The quantification of alkaloids observed from the target metabolite analysis; (a) the total alkaloid content assessed from the Papaver plant developmental stages; (b) The detail expression of individual metabolites with respect to Papaver spp. developmental stages, which used to derive the total metabolite quantifications and these metabolites were mapped to the BIA KEGG reference map (Figure 6).

Figure 8

qRT-PCR validation of twelve transcripts. The M is the marker and the color code for the type is RNA-Seq (Red) and qRT-PCR (Blue) respectively. In the heat-map the relative expression of qRT-PCR and log₂FC values were compared to assesses the similar expression. Here, the 16s rRNA is used as a house keeping in qRT-PCR experiment (bottom row of the gel-image).

Figure 9

Full-length cytochrome existence profile.
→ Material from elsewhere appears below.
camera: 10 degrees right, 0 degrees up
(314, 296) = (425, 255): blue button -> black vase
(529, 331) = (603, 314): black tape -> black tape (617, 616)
The expression of the heat map is shown in red (transcripts present) and blue (transcripts absent), this information obtained from the ortholog clusters.

Figure 10

Cytochrome similarity and expression profile: (a) phylogenetic tree for the 39 full-length cytochromes; and (b) the corresponding expression profiles for 39 cytochromes. This tree was re-constructed from 1000 bootstrap trees.